Knocking Around With Tony


Tony Bateup has spent over a decade showing visitors to Golden Bay the very best of the region. Together with his wife Lisa, they run Golden Bay Kayaks and are well known figures in the local community. Having a deep love for the area, Tony didn’t hesitate to accept the community liaison role for the Onetahua Restoration Project.

Tony has been busy connecting with residents and land owners in the area, introducing them to the project and garnering their support.
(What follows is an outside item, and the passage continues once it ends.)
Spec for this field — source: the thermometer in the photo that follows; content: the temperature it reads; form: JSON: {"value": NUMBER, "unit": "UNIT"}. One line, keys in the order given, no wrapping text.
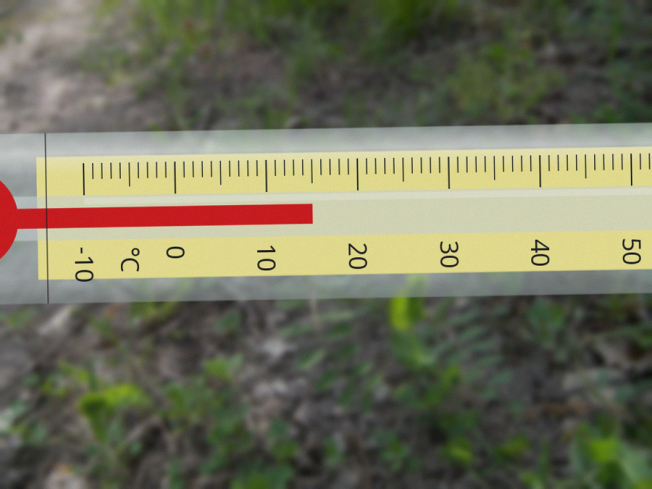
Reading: {"value": 15, "unit": "°C"}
‘Trust and honesty are integral to the success of this project’, he says. ‘Particularly amongst landowners, who want to know who’s coming on to their property and for what purpose. We’d like to see our trappers and landowners build relationships based on trust and good faith’, says Tony. ‘Landowners will know who to expect, when to expect them and be confident that our trappers are on their land for just one reason… to trap pests! We are building mutual respect, around a common purpose of doing what’s right for the region’, says Tony.

He estimates that he is currently in talks with around 120 individuals.

‘It’s a slower process than I thought it would be’, he says, spending an average of two to three hours with each contact. ‘There was a little bit of initial confusion with another predator eradication project in the region, so there was definitely some clarification required’, he says. Tony is thorough in his consultations. He introduces the project, describes what it entails and what it will look like going forward, framing his approach around three main questions:

  • Is it a good idea to eradicate pests?
  • What kind of pests are we seeking to eradicate?
  • What methods will we use?

‘Obviously the last point is not settled yet, and the feasibility study from Ahikā will shed some light on how we go about that, but in the mean time, I am equipping residents with all the information we have now.’ Tony expects to have completed this first round of talks by Christmastime. ‘Once we have decided on our methods, I’ll be conducting another round of consultations, focussing on those affected, and seeking their thoughts.

So how is it going? ‘Really well’, he says. ‘There’s a lot of support for the project and I’ve been blown away at just how many people are already trapping or using bait stations on their own properties. That shows that people genuinely care and that we are all on the same page – we are all fully aware of how special this place is and how we all need to protect it.’

Tony is really excited about the prospect of reintroducing native birds to the area, but he’s also enjoying meeting new people and reconnecting with old friends from long ago. He hasn’t run into any old girlfriends yet, but if he does, he says he’ll let us know.